In June 2005, Yoran joined the board of directors of Guardium, Inc., another
Mossad-spawned "provider of database security solutions" based in Waltham,
Massachusetts. Guardium is linked with Ptech, an apparent Mossad "cut out"
computer security company linked with the 9-11 attacks.
Ptech, a computer software company in Quincy, Mass., was supposedly a small
start-up company founded by a Lebanese Muslim and funded by a Saudi millionaire.

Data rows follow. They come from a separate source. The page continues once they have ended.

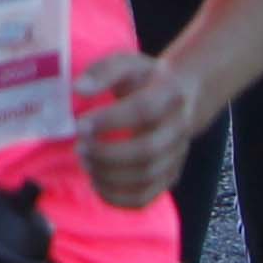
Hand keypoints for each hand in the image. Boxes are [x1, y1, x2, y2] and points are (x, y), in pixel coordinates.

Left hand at [74, 52, 207, 207]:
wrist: (183, 97)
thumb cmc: (145, 79)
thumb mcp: (125, 64)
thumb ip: (102, 72)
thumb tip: (79, 90)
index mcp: (169, 95)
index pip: (144, 110)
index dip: (111, 121)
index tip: (80, 125)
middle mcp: (178, 128)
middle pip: (147, 150)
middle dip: (107, 154)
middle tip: (80, 148)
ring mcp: (177, 155)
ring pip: (147, 177)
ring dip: (109, 176)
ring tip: (86, 163)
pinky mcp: (170, 176)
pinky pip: (147, 197)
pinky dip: (118, 198)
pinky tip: (96, 184)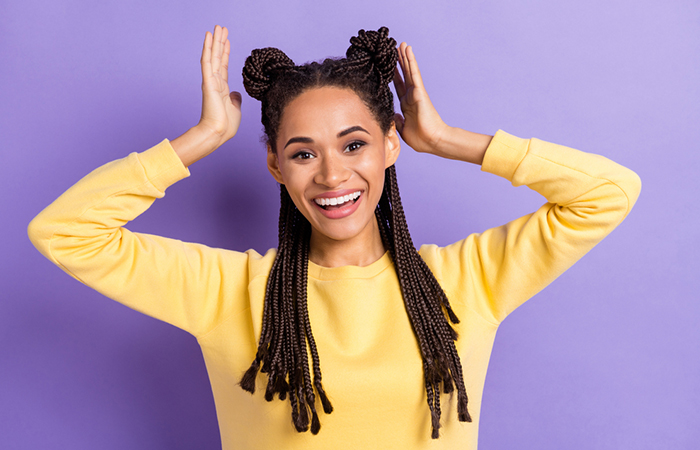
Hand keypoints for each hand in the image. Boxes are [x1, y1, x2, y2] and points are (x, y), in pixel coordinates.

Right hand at [197, 25, 241, 144]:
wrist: (217, 133)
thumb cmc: (225, 125)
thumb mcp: (235, 109)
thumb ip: (235, 99)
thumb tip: (236, 93)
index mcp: (222, 88)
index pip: (224, 66)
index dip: (226, 53)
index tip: (227, 41)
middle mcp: (215, 82)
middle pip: (218, 57)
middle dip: (220, 42)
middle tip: (222, 28)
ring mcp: (210, 81)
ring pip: (213, 56)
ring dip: (215, 41)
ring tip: (217, 27)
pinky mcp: (208, 82)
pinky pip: (207, 62)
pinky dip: (208, 48)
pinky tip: (209, 37)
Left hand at [393, 42, 448, 153]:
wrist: (433, 141)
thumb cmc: (421, 139)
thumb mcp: (403, 129)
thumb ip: (397, 121)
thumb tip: (393, 115)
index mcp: (406, 105)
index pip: (398, 86)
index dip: (394, 75)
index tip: (388, 66)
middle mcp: (411, 96)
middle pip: (403, 75)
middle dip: (399, 62)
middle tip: (394, 49)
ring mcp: (415, 92)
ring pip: (409, 70)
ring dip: (405, 57)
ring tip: (401, 44)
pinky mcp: (419, 91)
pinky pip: (414, 73)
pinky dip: (411, 61)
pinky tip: (407, 50)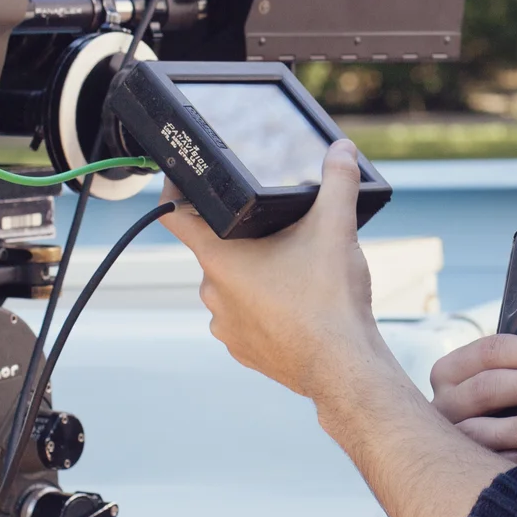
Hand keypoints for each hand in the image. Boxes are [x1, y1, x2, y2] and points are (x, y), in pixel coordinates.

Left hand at [162, 141, 393, 402]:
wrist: (343, 368)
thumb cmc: (329, 301)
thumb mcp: (336, 228)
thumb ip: (338, 181)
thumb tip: (343, 149)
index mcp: (220, 258)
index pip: (174, 216)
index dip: (173, 191)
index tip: (180, 178)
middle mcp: (212, 294)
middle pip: (214, 249)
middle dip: (242, 235)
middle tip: (278, 227)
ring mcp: (225, 326)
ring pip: (232, 285)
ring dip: (254, 273)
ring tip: (294, 268)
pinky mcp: (244, 351)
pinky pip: (245, 318)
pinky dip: (263, 307)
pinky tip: (294, 303)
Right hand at [430, 335, 516, 462]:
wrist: (449, 460)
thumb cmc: (491, 404)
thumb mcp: (489, 378)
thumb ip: (516, 367)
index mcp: (449, 371)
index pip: (490, 351)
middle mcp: (442, 404)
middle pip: (487, 387)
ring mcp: (448, 440)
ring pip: (483, 430)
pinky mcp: (459, 470)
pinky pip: (490, 463)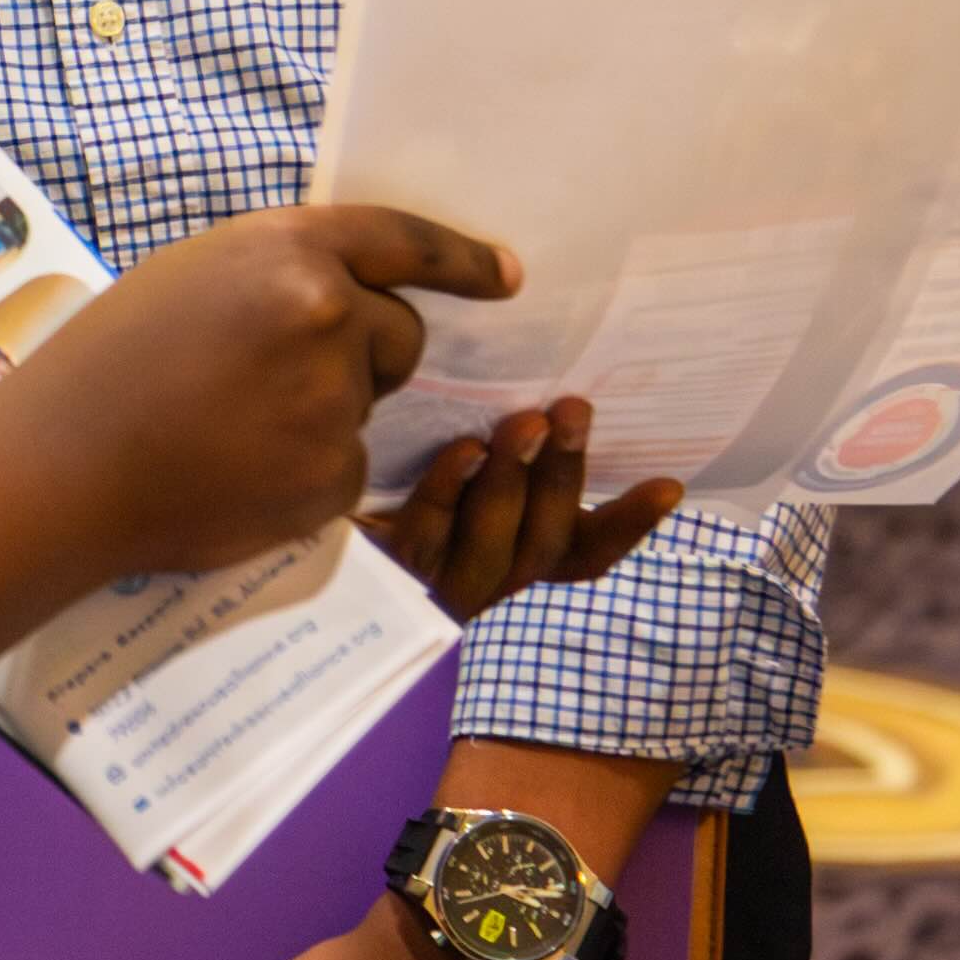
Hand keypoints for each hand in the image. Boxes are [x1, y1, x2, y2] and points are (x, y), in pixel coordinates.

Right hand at [6, 204, 516, 575]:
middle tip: (279, 378)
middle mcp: (325, 315)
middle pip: (401, 335)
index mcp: (286, 249)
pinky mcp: (330, 478)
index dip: (461, 259)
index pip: (401, 241)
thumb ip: (278, 276)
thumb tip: (348, 298)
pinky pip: (347, 470)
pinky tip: (236, 473)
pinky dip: (307, 475)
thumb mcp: (193, 276)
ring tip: (232, 429)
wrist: (59, 471)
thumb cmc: (106, 364)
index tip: (505, 275)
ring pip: (367, 407)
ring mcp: (333, 402)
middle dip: (366, 356)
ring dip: (324, 416)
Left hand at [363, 400, 677, 619]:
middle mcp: (486, 578)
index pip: (586, 553)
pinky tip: (463, 449)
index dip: (630, 524)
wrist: (290, 494)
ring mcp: (436, 581)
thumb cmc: (392, 458)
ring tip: (526, 422)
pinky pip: (427, 534)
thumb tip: (549, 378)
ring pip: (495, 544)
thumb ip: (508, 437)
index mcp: (517, 555)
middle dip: (564, 475)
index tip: (669, 484)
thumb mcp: (460, 447)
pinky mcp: (382, 569)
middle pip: (545, 542)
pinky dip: (451, 489)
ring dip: (517, 480)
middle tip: (572, 411)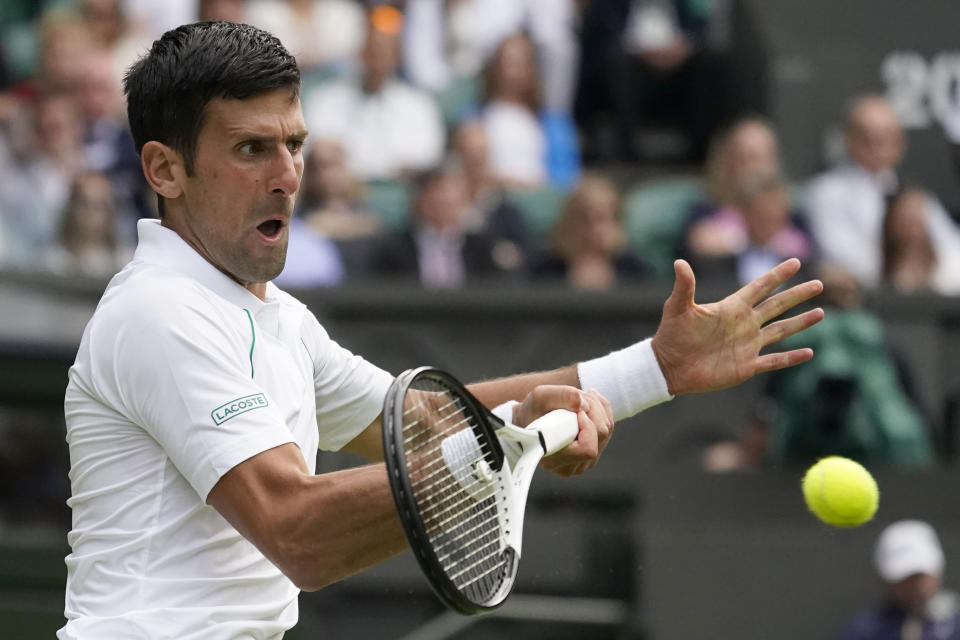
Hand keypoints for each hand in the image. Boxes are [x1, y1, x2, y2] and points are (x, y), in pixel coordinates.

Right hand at [513, 385, 613, 477]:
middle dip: (593, 408)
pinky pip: (607, 432)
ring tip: (578, 401)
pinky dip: (600, 414)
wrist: (528, 422)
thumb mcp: (539, 396)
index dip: (586, 425)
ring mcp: (582, 464)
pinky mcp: (590, 456)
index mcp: (553, 459)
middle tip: (578, 397)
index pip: (587, 448)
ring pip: (606, 432)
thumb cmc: (532, 412)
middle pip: (601, 435)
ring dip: (597, 409)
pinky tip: (586, 407)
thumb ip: (562, 395)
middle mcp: (569, 467)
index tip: (574, 411)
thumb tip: (584, 403)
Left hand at [651, 258, 823, 394]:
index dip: (777, 275)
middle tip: (818, 284)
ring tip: (821, 313)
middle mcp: (744, 324)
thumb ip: (684, 286)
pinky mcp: (746, 366)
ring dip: (800, 323)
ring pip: (781, 331)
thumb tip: (679, 262)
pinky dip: (791, 357)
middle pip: (777, 305)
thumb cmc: (671, 335)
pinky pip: (774, 361)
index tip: (795, 262)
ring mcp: (747, 345)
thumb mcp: (678, 308)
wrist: (668, 367)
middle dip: (797, 295)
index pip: (759, 287)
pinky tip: (808, 352)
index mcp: (731, 308)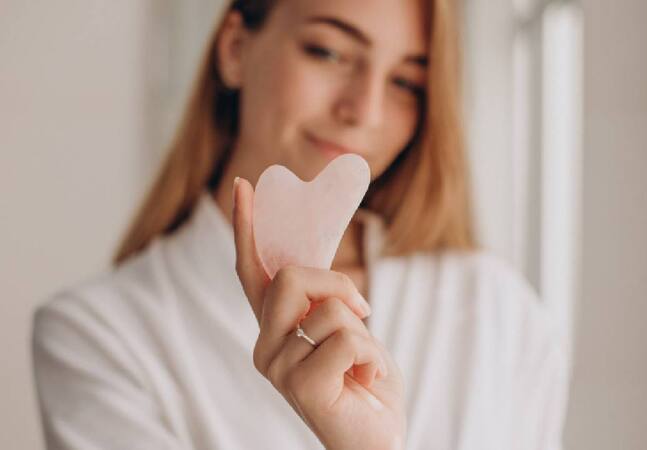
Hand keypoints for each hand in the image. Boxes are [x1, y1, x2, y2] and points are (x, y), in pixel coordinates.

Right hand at [232, 177, 405, 449]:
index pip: (254, 272)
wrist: (379, 437)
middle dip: (338, 284)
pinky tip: (368, 380)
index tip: (245, 187)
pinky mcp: (302, 388)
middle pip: (292, 278)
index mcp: (275, 328)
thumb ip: (324, 302)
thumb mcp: (346, 329)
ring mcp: (279, 368)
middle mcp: (265, 346)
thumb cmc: (363, 382)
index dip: (248, 229)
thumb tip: (319, 273)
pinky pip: (348, 340)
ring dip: (363, 331)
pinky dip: (373, 356)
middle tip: (363, 311)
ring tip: (363, 363)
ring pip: (328, 310)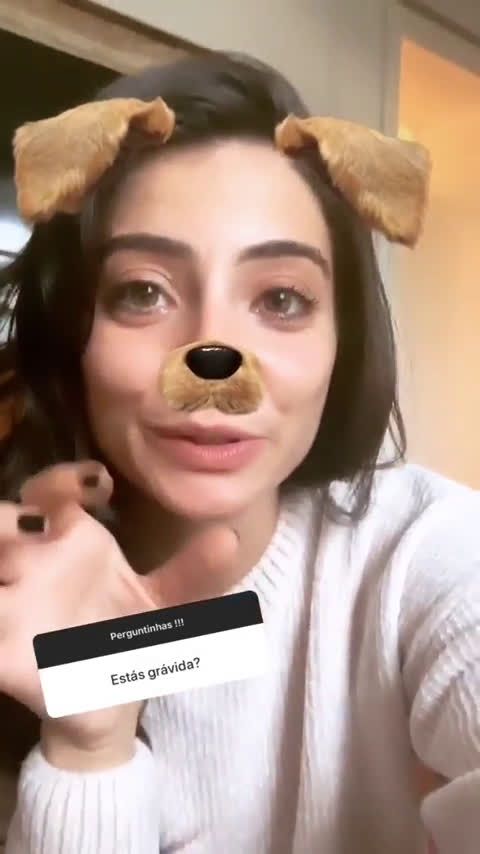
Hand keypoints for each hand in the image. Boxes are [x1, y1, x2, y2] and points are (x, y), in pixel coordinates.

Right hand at [0, 461, 237, 767]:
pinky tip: (7, 614)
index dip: (62, 479)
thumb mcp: (169, 609)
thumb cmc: (132, 642)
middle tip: (38, 527)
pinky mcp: (5, 654)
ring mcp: (13, 607)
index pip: (51, 493)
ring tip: (15, 570)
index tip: (101, 484)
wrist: (110, 708)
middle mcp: (35, 566)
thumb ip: (193, 575)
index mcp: (72, 543)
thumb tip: (229, 537)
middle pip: (1, 523)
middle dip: (7, 520)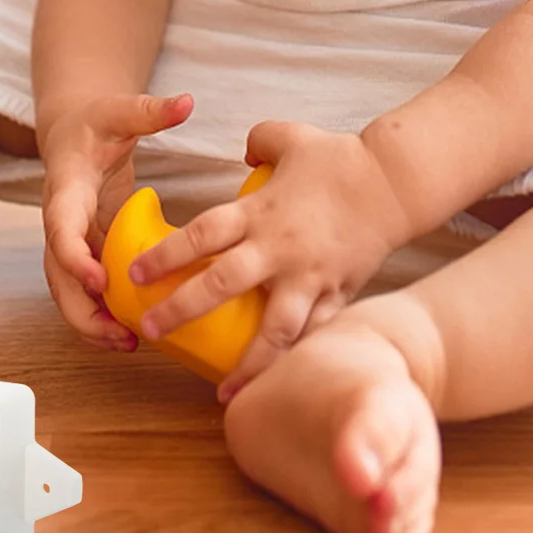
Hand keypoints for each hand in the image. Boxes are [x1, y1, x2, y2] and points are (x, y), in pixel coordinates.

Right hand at [40, 92, 194, 350]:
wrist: (72, 134)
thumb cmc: (94, 123)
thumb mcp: (119, 111)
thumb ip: (149, 110)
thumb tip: (186, 101)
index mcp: (65, 190)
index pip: (59, 228)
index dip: (74, 257)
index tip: (99, 280)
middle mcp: (60, 222)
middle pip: (57, 275)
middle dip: (82, 309)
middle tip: (117, 333)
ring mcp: (71, 242)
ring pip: (68, 292)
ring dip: (91, 321)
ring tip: (127, 344)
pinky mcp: (86, 252)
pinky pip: (86, 291)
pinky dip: (102, 314)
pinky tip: (131, 334)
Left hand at [126, 121, 413, 397]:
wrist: (397, 183)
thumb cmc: (341, 159)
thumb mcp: (290, 138)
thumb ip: (259, 141)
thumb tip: (243, 152)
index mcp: (260, 212)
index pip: (202, 234)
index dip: (166, 255)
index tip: (134, 275)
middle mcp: (280, 249)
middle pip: (223, 283)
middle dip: (182, 309)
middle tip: (150, 330)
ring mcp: (310, 277)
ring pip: (275, 329)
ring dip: (248, 363)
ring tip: (224, 394)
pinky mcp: (338, 295)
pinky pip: (315, 335)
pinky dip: (296, 361)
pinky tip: (281, 387)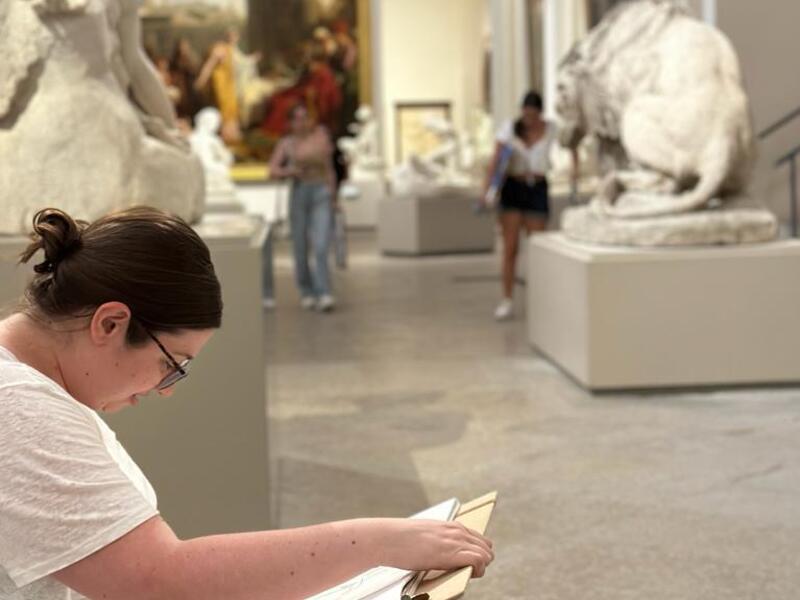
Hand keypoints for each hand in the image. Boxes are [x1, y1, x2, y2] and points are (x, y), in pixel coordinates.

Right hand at [379, 519, 493, 577]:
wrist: (388, 538)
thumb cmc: (401, 539)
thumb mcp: (424, 535)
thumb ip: (437, 540)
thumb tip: (437, 552)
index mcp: (450, 525)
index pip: (478, 538)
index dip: (477, 552)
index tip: (468, 563)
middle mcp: (456, 531)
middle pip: (486, 547)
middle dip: (482, 560)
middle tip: (469, 571)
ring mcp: (455, 540)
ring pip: (486, 554)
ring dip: (481, 566)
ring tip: (468, 573)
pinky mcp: (452, 552)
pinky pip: (479, 560)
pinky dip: (478, 569)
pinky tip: (467, 574)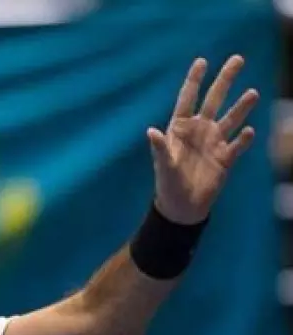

Yet Ptech's clients included all the key federal governmental agencies,
including the U.S. Army, the U.S. Air Force, the U.S. Naval Air Command,
Congress, the Department of Energy, the Federal Aviation Administration, the
Internal Revenue Service, NATO, the Federal Bureau of Investigation, the Secret
Service and even the White House.
The marketing manager at Ptech, Inc. when the company started in the mid-1990s,
however, was not a Muslim or an Arab, but an American Jewish lawyer named
Michael S. Goff who had suddenly quit his law firm for no apparent reason and
joined the Arab-run start-up company. Goff was the company's information systems
manager and had single-handedly managed the company's marketing and "all
procurement" of software, systems and peripherals. He also trained the
employees. Goff was obviously the key person at Ptech.
In the wake of 9-11, during the Citizens' Commission hearings in New York,
Indira Singh, a consultant who had worked on a Defense Advanced Research
Project, pointed to Ptech and MITRE Corp. being involved in computer
"interoperability issues" between the FAA and NORAD. At this time Ptech's ties
to Arabs was the focus, and Goff was out of the picture.
"Ptech was with MITRE Corporation in the basement of the FAA for two years prior
to 9-11," Singh said. "Their specific job is to look at interoperability issues
the FAA had with NORAD and the Air Force in the case of an emergency. If anyone
was in a position to know that the FAA -- that there was a window of opportunity
or to insert software or to change anything, it would have been Ptech along with
MITRE."
The Mossad-run Guardium company is linked with Ptech through Goff
Communications, the Holliston, Mass.-based public relations firm previously run
by Michael S. Goff and his wife Marcia, which represents Guardium. Since being
exposed in 2005, however, Michael's name no longer appears on the company
website.
Photo: Amit Yoran, the Israeli "Cyber Security Czar" appointed by President
George W. Bush in 2003. Yoran has held various positions since the 1990s in
which he oversaw computer security for the Dept. of Defense computers.